Fire of Love – Le langage de l’amour

Le plus récent documentaire de la réalisatrice américaine Sara Dosa, Fire of Love, porte sur le couple de volcanologues français Katia et Maurice Krafft qui ont dédié leur carrière, jusqu’à leur mort en 1991, à l’étude des volcans. À partir de leurs images d’archives grandioses, d’extraits d’entrevues et de la narration lyrique de Miranda July, Dosa nous transporte dans la science et la poésie de leur amour brûlant.
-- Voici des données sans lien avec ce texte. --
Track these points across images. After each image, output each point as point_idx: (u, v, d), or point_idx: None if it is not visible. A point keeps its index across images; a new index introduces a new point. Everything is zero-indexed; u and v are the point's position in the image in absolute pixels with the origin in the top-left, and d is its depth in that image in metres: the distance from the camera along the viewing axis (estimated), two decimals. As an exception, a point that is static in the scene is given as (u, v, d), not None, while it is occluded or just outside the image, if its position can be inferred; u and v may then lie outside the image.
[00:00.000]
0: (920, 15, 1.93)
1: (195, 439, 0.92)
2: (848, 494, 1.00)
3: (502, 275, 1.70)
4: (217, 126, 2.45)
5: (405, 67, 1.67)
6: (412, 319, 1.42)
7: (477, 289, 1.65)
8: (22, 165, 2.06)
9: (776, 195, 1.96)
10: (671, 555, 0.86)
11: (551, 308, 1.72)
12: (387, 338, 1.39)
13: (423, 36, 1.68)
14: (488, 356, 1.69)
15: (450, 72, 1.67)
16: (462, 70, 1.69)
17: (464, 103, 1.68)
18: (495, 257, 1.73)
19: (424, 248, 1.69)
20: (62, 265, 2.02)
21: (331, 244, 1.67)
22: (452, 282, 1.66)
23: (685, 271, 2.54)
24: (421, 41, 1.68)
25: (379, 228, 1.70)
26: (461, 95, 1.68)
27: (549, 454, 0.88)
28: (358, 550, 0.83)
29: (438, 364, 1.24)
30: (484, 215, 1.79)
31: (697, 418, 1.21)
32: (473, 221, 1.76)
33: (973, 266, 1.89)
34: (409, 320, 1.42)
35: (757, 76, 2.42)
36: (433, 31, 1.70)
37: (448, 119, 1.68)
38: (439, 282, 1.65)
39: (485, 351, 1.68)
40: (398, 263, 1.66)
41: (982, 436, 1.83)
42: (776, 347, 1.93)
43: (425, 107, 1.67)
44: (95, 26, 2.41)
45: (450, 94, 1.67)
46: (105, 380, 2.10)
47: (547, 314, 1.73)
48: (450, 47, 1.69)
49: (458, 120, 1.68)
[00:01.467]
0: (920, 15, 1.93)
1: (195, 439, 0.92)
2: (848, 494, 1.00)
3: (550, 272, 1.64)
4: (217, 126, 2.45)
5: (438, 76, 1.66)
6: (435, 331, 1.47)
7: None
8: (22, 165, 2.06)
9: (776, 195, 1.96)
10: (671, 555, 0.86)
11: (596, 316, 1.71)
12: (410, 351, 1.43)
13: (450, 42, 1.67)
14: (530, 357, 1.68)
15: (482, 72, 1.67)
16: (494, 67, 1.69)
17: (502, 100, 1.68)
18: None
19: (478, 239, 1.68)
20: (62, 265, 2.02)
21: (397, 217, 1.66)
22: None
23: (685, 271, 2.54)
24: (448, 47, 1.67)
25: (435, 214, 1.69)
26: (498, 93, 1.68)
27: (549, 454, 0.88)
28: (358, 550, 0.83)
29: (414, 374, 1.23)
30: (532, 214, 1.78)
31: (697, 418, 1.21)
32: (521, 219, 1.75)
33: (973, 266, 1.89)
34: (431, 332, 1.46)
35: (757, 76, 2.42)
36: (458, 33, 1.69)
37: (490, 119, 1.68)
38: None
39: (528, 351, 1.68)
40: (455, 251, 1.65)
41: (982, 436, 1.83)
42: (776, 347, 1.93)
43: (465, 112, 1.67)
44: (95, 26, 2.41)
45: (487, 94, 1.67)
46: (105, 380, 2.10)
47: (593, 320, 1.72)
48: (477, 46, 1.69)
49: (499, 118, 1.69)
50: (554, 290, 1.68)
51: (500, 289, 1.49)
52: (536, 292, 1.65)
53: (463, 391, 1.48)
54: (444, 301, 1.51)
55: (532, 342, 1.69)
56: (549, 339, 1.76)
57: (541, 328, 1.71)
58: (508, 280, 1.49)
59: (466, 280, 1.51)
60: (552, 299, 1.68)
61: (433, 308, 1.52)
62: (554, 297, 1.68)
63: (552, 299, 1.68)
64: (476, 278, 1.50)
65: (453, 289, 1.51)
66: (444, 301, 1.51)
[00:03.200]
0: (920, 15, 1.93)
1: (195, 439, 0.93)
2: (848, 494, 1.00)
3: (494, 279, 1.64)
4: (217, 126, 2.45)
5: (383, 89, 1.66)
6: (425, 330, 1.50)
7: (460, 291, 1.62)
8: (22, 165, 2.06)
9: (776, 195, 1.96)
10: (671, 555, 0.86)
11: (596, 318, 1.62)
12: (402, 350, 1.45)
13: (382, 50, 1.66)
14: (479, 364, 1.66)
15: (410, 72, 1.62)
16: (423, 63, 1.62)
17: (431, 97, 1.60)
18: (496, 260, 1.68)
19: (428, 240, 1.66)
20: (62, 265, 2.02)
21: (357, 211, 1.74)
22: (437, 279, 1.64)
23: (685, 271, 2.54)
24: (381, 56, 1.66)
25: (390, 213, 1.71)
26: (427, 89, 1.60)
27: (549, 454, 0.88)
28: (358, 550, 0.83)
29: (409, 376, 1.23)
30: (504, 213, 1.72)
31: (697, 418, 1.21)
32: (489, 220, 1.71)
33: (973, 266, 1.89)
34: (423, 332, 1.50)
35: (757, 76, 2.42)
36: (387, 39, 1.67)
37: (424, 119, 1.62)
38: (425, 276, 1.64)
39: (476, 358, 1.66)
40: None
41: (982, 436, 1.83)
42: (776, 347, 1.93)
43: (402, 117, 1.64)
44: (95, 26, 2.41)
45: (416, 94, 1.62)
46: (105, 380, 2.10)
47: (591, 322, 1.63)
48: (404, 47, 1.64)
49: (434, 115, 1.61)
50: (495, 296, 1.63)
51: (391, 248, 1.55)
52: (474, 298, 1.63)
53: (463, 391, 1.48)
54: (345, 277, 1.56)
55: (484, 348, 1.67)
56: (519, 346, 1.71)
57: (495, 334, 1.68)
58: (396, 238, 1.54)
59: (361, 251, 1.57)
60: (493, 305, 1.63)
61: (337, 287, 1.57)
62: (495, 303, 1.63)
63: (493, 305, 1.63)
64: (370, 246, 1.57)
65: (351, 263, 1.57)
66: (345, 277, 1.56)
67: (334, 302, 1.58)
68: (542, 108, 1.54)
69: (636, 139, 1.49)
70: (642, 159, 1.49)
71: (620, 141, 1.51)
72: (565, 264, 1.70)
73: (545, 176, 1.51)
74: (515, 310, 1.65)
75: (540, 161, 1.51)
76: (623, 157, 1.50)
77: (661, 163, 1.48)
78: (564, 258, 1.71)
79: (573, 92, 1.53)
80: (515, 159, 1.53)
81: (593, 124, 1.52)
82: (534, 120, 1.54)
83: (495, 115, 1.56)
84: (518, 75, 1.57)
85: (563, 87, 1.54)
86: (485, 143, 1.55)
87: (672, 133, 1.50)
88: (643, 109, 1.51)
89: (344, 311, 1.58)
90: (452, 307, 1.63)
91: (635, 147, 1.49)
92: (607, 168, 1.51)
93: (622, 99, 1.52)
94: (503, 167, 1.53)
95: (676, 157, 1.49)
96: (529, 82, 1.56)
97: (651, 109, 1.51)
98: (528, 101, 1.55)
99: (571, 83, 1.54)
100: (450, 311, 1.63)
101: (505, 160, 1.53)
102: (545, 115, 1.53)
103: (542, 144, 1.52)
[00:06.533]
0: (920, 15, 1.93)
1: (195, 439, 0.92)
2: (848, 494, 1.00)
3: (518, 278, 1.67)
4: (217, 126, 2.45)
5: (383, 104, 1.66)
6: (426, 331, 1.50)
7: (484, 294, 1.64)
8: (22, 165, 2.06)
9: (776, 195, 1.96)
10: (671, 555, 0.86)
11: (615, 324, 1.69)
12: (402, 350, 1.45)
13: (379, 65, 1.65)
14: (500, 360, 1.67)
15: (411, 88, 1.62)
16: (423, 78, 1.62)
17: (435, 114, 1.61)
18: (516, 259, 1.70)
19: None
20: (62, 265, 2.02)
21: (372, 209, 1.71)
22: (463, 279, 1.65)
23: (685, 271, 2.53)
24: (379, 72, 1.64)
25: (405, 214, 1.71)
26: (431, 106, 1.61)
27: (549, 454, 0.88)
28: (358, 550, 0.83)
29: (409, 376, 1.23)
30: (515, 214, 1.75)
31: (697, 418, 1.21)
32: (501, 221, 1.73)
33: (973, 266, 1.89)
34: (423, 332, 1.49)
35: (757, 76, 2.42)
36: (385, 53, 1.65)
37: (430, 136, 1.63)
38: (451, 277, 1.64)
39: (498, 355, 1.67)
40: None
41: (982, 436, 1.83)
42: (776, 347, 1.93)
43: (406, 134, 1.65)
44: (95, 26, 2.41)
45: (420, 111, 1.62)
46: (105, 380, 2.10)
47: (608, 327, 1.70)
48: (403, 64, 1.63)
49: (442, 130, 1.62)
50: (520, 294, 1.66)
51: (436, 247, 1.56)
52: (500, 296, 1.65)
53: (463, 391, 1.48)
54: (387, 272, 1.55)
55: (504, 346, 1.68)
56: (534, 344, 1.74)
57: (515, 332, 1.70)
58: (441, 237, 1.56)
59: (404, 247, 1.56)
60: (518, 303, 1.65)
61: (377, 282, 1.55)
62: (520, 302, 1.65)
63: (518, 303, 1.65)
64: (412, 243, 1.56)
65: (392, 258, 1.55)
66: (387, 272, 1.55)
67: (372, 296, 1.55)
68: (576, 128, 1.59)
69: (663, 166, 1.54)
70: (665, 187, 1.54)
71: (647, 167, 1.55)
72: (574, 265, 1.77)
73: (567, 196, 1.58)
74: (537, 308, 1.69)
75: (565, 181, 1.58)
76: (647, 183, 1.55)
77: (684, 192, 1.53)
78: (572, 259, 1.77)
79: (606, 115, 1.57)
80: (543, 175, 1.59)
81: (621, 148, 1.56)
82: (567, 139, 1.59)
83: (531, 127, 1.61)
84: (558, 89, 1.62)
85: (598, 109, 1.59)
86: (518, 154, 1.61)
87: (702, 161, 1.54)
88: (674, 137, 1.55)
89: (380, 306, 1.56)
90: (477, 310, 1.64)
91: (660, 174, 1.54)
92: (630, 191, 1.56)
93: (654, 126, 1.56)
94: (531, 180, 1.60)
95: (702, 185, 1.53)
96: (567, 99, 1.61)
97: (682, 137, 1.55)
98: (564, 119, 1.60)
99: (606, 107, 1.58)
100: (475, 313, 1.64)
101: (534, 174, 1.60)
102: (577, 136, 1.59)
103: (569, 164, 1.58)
Par Ève Nadeau, journaliste collaboratrice

Titre original : Fire of Love | Genre : Documentaire | Durée : 93 minutes | Réalisation et scénario: Sara Dosa | Distribution : Katia Krafft, Maurice Krafft, Miranda July (narration) | Production : Sara Dosa, Shane Boris, Ina Fichman

Il y a quelques semaines, j’ai regardé le film Stromboli de Roberto Rossellini, paru en 1950. Dans les dernières minutes, le personnage joué par Ingrid Bergman souhaite fuir son mariage et, par la même occasion, son foyer, son île. Pour ce faire, elle escalade le volcan Stromboli en pleine éruption, du haut duquel elle finit par s’endormir. Lorsqu’elle se réveille, le volcan, comme elle, est à nouveau calme. Elle le contemple et exclame, simplement : « Quel mystère, quelle beauté ». 
Plus récemment, par hasard, j’ai retrouvé ce mystère et cette beauté dans le documentaire de Sara Dosa. La réalisatrice emprunte, dans Fire of Love, une approche archivistique, c’est-à-dire que son œuvre est essentiellement constituée des archives vidéo qu’ont accumulées les volcanologues Katia et Maurice Krafft, des heures d’enregistrements, en plus de leurs milliers de photos. Je dirais même qu’elle est, à certains égards, expérimentale, d’un peu point de vue esthétique et narratif. En effet, j’ai aimé que le film mette de côté, par moment, le langage scientifique pour se concentrer sur le langage poétique et nostalgique des images alternant entre Katia et Maurice dans leur jeunesse, le magma infini qui remplit l’écran, quelques dessins animés et la voix-off de Miranda July qui narre le tout, comme si nous étions dans un long rêve. 
Le résultat: un film, visuellement, à couper le souffle. Les paysages donnés à voir semblent tout droit sorti d’un univers de science-fiction, comme si Christophe Nolan nous faisait découvrir une nouvelle planète de feu et de lave dans Interstellar (2014). Parfois, on a presque du mal à croire à la réalité des archives (c’est le cas, entre autres, lorsque Maurice décide de faire du canoë sur un lac d’acide). Évidemment, le film me fait penser à l’expression «jouer avec le feu» signifiant la prise de risques, la mise en danger, qui colle littéralement aux exploits de Katia et Maurice ayant parcouru les quatre coins du monde pour toujours se rapprocher un peu plus du feu, des volcans en activités, des coulées de lave qui filaient comme le temps, de 1966 à 1991, plus de vingt ans de découvertes géologiques.
Avant tout, outre son impact visuel, le film raconte une histoire d’amour entre deux humains ainsi qu’entre ces derniers et les volcans. July nous dit que Katia et Maurice se sont rencontrés en 1966, mais que nous avons très peu d’information à ce sujet. Leur amour, comme les volcans, est un mystère. Si le langage scientifique m’échappait en grande partie, j’en dirais de même pour celui de l’amour. Les deux ont perdu la vie dans l’éruption du mont Unzen au Japon, en 1991. Ensemble, ils sont mort.es en cultivant leur passion. Est-ce une tragédie amoureuse ? C’est ce vers quoi, à mon avis, tend le film. Leur histoire d’amour aurait toutefois gagné à être approfondie, documentée, pour que ladite tragédie, en conclusion, nous ébranle davantage dans notre visionnement.
Or, leur amour envers les volcans ne pourrait être plus transparent et enchanteur. July nous dit: «in this word, lived a fire, and in this fire, two lovers found a home». Cette phrase me fait penser aux dernières lignes du récent livre de Martine Delvaux, Pompières et pyromanes: «Que les flammes avalent tout ce qui détruit et que dans un lit de cendres on continue de tracer, encore et toujours, les contours de l’amour» (Delvaux, p. 173), celui que Katia et Maurice projettent, encore à ce jour, sur chaque volcan qui continue de rougir, même en leur absence.
Références
Martine Delvaux, Pompières et pyromanes, Montréal, Éditions Héliotrope, p. 173.